* INPUT FOR THIS TASK *
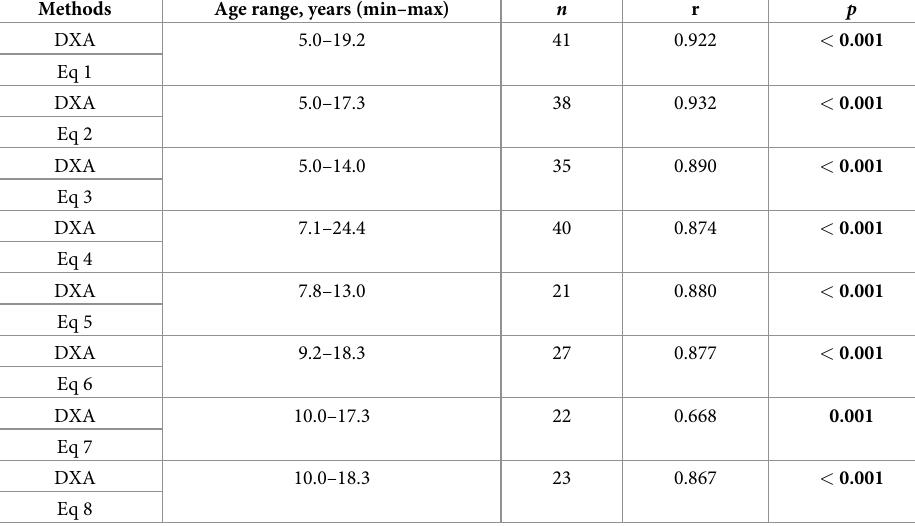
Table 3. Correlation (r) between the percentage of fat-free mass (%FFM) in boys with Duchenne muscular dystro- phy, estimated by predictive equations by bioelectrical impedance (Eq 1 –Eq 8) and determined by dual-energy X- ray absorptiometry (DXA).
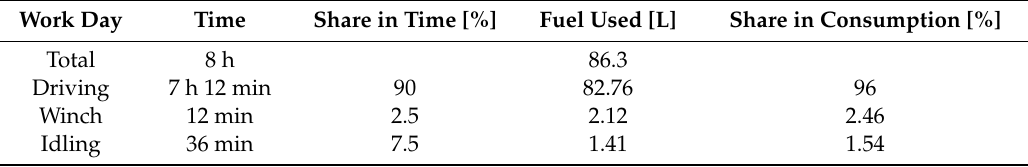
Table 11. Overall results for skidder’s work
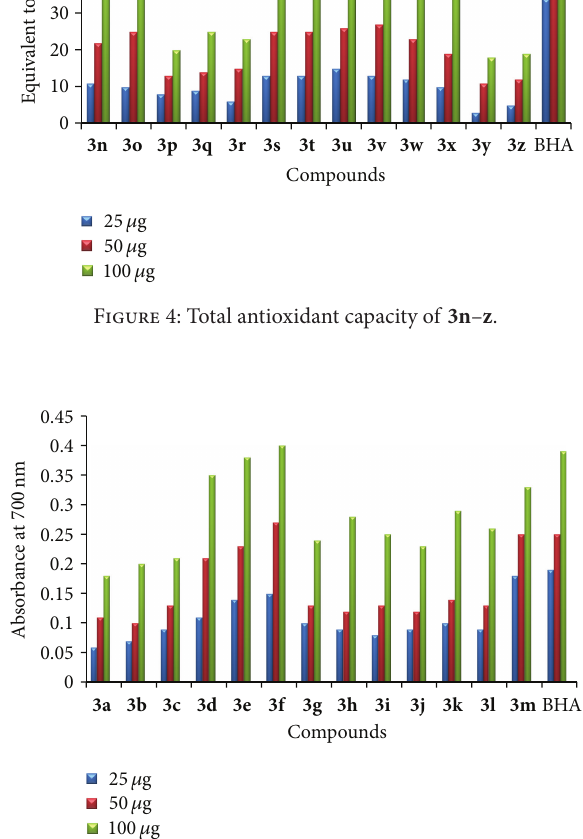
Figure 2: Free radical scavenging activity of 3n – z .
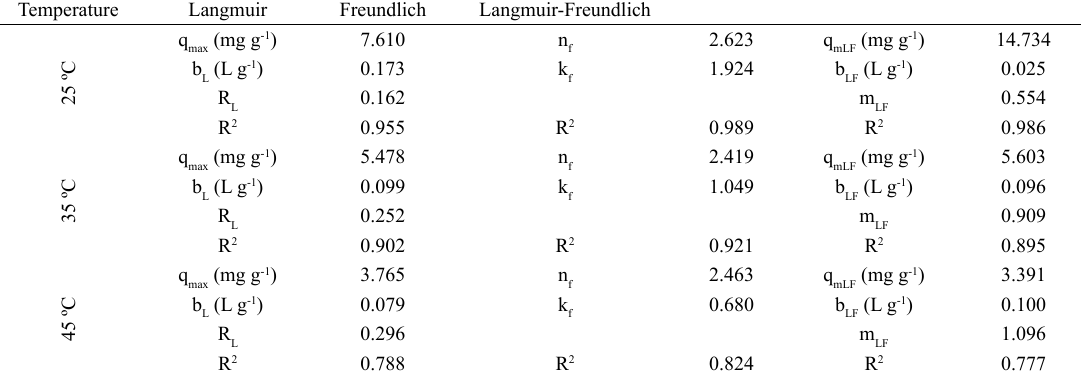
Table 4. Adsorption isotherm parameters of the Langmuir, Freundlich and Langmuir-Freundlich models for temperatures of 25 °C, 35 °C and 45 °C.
* * *
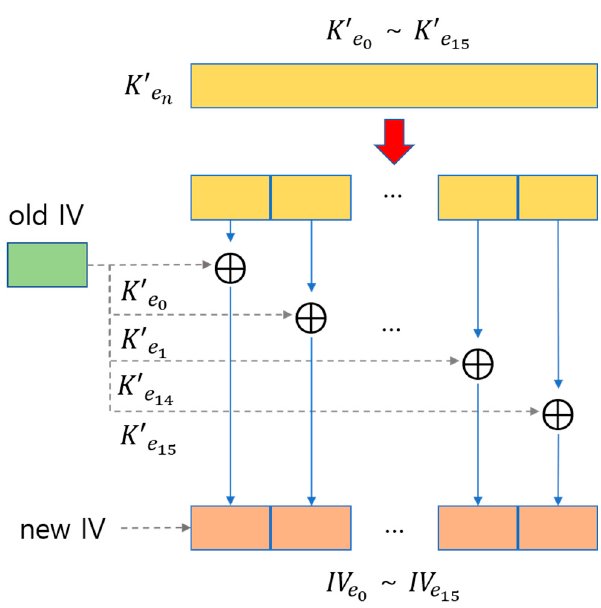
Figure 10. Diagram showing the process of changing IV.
==
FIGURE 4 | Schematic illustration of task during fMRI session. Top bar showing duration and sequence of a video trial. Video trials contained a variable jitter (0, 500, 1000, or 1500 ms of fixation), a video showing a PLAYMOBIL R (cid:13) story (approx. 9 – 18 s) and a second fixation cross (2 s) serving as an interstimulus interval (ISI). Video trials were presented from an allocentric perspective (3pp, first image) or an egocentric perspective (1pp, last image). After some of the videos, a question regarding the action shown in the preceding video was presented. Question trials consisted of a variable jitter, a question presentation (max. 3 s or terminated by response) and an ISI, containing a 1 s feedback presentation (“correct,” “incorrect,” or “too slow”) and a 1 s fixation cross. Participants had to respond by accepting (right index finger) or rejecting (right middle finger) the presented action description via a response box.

* GOAL OF THE EXERCISE *
Looking at the listing above, which lines run from the one containing "Figure 2: Free" through the one containing "Table 4. Adsorption"? Print exactly those, ends included, pictures excluded.

* RESPONSE BOX *
Figure 2: Free radical scavenging activity of 3n – z .
Table 4. Adsorption isotherm parameters of the Langmuir, Freundlich and Langmuir-Freundlich models for temperatures of 25 °C, 35 °C and 45 °C.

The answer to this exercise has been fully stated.